Procedía, pues, declarar el estado de alarma. Y procedía solicitar su prórroga. Y que el Congreso la autorizara. Que lo hiciera en cada caso, dialogando, debatiendo y acordando los grupos sobre las condiciones de la misma, pues el marco de alarma, otra de sus ventajas, puede ser suficientemente flexible, singularmente para arbitrar procesos de cogobernanza. Todo ello, sin duda. Lo que no procedía era que la alarma se convirtiera en instrumento de transacción y mucho menos aún de confrontación política.

Sí, procedía declarar la alarma, procedía prorrogarla y, hoy deseo añadir, que procede seguir haciéndolo. Como dice la propia ley orgánica, de nuevo con claridad meridiana, hasta “asegurar el restablecimiento de la normalidad”, una normalidad sin adjetivos. Pues este es, en efecto, el sentido de un estado de emergencia constitucional, hacer posible el tránsito de la normalidad a la normalidad a través de una alteración y reforzamiento de los instrumentos jurídicos de la autoridad política previstos en la Constitución que solo pierden sentido cuando su objetivo se ha alcanzado.

Procede eso, en mi opinión, la prórroga, y no componer un puzle de disposiciones normativas sectoriales, del orden sanitario, a las que la propia Ley Orgánica de alarma ya apela complementariamente, y otras, cuando ninguna de ellas, ninguna, prevé expresamente la posibilidad de limitar la libertad de circulación, y eventualmente otros derechos, de los ciudadanos, algo que seguramente sea necesario preservar hasta el final de la desescalada.
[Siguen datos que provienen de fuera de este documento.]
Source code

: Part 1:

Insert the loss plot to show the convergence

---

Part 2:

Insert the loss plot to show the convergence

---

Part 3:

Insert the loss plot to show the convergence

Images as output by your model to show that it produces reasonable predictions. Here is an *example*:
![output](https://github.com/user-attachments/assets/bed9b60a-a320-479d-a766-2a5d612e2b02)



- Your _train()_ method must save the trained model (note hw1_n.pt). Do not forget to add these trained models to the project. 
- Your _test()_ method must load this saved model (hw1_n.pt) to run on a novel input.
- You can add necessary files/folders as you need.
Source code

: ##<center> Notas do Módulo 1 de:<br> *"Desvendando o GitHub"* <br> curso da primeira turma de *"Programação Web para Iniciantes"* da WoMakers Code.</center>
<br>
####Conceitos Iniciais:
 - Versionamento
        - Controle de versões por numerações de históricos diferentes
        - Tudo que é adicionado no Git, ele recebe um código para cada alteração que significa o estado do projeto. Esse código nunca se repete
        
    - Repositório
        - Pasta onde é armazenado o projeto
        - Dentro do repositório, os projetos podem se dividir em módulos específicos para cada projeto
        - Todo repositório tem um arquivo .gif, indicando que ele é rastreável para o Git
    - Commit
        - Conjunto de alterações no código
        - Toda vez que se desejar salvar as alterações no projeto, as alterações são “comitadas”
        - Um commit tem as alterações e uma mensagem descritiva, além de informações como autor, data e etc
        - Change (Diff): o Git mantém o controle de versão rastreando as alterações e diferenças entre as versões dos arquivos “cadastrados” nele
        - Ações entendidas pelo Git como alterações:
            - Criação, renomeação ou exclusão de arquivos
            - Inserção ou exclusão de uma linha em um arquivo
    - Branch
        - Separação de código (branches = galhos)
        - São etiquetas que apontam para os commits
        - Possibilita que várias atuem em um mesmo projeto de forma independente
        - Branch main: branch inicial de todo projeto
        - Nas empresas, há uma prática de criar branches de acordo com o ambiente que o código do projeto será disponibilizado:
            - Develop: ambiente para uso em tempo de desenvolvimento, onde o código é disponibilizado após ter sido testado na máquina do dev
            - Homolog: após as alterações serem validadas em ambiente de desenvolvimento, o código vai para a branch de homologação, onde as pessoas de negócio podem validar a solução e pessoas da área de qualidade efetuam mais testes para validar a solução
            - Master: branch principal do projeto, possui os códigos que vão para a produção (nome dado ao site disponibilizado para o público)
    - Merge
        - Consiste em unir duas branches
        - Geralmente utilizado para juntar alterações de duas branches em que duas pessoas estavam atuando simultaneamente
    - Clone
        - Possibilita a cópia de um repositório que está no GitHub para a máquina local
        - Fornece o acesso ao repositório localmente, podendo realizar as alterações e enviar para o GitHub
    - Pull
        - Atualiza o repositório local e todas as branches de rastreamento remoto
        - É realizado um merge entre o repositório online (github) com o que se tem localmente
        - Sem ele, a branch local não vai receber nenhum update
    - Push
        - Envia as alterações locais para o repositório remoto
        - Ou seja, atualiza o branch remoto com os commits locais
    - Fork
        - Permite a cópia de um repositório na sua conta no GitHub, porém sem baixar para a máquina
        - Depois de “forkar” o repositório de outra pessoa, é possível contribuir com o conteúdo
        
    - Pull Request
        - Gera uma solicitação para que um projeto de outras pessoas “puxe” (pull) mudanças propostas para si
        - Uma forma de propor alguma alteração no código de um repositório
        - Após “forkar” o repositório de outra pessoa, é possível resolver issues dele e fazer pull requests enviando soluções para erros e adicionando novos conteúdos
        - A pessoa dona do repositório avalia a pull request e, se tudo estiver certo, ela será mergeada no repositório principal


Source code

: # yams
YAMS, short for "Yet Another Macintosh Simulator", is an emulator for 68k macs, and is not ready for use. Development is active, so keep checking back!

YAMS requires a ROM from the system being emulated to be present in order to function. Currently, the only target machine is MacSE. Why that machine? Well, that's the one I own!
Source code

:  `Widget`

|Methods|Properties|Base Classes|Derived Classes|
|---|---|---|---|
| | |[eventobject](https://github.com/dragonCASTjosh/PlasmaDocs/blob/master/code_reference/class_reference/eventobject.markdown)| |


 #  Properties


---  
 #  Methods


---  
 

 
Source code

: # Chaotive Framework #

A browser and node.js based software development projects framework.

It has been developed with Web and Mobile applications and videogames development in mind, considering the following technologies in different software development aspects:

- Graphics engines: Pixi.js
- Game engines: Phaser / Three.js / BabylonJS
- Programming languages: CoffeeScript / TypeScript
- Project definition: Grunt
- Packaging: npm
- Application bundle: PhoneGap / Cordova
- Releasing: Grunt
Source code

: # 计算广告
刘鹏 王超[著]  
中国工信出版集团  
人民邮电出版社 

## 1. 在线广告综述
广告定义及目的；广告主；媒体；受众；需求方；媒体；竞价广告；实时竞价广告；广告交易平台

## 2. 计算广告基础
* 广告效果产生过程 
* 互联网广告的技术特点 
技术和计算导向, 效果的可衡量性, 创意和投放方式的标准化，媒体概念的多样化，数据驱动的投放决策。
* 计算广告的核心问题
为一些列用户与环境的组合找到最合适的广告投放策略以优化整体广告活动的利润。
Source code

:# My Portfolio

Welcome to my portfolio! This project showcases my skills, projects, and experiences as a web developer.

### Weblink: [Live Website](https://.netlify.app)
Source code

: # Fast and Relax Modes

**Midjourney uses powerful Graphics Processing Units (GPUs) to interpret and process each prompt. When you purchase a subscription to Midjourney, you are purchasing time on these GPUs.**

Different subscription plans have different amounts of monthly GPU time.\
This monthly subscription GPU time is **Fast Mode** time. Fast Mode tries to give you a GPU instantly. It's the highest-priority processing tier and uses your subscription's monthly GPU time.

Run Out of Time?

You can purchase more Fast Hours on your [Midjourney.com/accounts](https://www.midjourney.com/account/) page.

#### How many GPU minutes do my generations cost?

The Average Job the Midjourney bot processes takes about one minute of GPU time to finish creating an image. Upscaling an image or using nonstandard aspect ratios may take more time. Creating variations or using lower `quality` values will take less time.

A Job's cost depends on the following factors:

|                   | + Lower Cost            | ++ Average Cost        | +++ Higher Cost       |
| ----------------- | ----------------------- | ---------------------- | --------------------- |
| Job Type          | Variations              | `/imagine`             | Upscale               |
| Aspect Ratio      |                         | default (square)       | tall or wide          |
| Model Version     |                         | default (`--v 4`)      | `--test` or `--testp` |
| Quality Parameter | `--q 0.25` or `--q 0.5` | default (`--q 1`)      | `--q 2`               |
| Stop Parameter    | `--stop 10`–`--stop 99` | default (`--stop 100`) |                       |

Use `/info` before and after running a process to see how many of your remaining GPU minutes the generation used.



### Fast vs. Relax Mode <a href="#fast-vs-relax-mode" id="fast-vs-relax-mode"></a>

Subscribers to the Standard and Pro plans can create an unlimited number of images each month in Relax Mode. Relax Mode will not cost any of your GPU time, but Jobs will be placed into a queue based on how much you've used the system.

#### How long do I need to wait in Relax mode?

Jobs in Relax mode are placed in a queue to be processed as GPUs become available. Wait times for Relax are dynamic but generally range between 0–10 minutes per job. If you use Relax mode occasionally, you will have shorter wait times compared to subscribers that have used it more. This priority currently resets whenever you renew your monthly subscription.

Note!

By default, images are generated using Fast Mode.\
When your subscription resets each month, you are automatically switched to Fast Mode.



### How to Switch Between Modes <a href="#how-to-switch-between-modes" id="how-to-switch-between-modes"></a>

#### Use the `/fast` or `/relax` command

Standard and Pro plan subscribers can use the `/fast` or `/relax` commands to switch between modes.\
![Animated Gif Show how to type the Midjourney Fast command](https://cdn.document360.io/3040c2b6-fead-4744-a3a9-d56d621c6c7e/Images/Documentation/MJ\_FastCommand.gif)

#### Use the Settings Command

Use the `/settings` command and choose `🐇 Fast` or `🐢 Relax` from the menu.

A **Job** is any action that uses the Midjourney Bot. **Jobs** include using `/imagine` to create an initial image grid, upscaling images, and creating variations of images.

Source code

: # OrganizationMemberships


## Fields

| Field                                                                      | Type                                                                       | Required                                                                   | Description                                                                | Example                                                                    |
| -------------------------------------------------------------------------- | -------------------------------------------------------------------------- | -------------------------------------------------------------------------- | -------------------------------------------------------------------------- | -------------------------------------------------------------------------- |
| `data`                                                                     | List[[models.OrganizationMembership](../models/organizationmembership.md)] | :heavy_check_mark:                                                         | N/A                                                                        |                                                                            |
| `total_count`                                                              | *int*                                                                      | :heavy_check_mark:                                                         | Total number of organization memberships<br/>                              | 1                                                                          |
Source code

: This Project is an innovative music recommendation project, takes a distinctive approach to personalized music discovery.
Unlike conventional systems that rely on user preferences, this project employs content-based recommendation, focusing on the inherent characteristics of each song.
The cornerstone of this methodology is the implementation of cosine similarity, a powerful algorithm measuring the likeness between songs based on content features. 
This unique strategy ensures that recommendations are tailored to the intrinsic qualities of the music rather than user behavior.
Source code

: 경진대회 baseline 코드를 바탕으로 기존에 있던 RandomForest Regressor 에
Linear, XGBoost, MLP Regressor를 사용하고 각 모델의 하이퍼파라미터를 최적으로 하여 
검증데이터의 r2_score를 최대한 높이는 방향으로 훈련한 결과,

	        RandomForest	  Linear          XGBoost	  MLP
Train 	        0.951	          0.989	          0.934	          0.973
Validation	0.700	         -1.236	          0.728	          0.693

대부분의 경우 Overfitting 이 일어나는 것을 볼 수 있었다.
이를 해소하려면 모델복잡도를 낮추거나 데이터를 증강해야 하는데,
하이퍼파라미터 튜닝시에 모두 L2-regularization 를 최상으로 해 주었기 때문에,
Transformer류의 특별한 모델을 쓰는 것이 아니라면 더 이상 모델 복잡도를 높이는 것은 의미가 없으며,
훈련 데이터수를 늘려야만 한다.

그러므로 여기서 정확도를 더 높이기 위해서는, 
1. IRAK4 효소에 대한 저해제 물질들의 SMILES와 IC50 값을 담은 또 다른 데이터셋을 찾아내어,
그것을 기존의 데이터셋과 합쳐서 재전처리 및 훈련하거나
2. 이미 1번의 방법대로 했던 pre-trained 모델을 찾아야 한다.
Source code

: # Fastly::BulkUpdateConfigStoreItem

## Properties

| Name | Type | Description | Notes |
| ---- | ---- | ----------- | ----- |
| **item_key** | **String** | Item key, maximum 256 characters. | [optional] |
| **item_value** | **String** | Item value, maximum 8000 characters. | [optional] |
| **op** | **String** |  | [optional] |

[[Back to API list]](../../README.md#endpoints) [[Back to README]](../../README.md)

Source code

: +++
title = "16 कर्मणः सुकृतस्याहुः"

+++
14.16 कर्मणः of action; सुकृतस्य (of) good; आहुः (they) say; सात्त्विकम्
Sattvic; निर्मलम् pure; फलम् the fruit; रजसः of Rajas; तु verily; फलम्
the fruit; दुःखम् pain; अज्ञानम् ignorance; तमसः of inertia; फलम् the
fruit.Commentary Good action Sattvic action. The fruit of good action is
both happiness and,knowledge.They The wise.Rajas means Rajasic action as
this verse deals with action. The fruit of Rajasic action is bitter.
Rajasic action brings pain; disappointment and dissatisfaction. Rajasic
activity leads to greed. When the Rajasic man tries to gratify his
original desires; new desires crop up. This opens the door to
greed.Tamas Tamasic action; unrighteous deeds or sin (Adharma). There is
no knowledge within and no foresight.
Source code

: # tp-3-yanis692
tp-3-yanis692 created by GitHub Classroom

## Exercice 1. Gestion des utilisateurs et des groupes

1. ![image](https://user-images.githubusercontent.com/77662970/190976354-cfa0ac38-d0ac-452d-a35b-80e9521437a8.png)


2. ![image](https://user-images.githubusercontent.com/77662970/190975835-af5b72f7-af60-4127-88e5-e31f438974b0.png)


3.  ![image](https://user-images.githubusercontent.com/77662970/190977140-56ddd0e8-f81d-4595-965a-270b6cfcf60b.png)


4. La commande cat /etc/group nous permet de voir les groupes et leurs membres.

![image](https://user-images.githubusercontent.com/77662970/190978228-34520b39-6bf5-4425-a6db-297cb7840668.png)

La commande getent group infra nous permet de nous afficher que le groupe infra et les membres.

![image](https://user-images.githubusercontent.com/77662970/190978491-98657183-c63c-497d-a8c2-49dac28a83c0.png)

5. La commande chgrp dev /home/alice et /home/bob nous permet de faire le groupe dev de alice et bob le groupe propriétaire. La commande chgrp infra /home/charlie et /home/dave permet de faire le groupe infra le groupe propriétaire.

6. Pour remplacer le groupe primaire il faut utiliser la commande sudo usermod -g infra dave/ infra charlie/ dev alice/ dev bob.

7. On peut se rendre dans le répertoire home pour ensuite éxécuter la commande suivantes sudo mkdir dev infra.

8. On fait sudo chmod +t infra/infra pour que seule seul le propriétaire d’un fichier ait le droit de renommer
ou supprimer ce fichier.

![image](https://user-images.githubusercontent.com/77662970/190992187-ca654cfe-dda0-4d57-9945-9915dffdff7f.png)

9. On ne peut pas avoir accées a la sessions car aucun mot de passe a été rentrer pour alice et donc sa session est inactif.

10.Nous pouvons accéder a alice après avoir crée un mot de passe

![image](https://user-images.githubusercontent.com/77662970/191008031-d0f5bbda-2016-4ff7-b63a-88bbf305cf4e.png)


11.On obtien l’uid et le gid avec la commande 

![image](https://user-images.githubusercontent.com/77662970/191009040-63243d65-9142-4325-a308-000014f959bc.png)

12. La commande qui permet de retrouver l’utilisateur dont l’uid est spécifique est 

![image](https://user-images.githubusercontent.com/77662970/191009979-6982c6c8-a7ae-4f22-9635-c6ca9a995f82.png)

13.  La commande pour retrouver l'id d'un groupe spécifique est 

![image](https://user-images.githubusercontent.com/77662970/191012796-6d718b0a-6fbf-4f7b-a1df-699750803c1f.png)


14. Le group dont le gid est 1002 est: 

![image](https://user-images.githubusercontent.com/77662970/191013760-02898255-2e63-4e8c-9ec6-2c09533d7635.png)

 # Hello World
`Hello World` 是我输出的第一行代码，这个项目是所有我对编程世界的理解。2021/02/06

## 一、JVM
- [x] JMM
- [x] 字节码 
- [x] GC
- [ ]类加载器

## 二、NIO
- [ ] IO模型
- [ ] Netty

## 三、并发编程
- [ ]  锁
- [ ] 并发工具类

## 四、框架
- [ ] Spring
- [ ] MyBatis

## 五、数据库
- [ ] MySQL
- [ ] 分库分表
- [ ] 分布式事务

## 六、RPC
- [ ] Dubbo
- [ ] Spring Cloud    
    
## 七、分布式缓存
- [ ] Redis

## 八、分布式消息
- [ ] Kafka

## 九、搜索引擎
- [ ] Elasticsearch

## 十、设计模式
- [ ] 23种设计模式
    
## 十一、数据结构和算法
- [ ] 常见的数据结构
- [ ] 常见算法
Y si lo que se propone es modificar de urgencia esa legislación a este fin, si tal cosa fuere posible, y para contar con menos garantías y controles, ¿tiene sentido hacerlo cuando ya disponemos del estado de alarma y de las posibilidades de adaptación que sus prórrogas deparan?

Me parece evidente que el instrumento jurídico del estado de alarma, bien previsto en la Constitución, y bien regulado en la ley orgánica, se ha convertido para algunos en una pieza política a cobrar. Injustamente, si pensamos en nuestros padres constituyentes y en los autores de la primera legislación de desarrollo constitucional. Que hicieron bien su trabajo.

Como lo han hecho y siguen haciéndolo, ejemplarmente, en esta crisis el personal sanitario, las Fuerzas Armadas, las Fuerzas y Cuerpos de Seguridad, los empleados públicos en general y los trabajadores y empresas que atienden servicios esenciales. Y como lo han hecho y siguen haciéndolo la inmensa mayoría de los ciudadanos, cumpliendo con responsabilidad y honrando en su memoria a todas las personas fallecidas.

José Luis Rodríguez Zapatero es expresidente del Gobierno.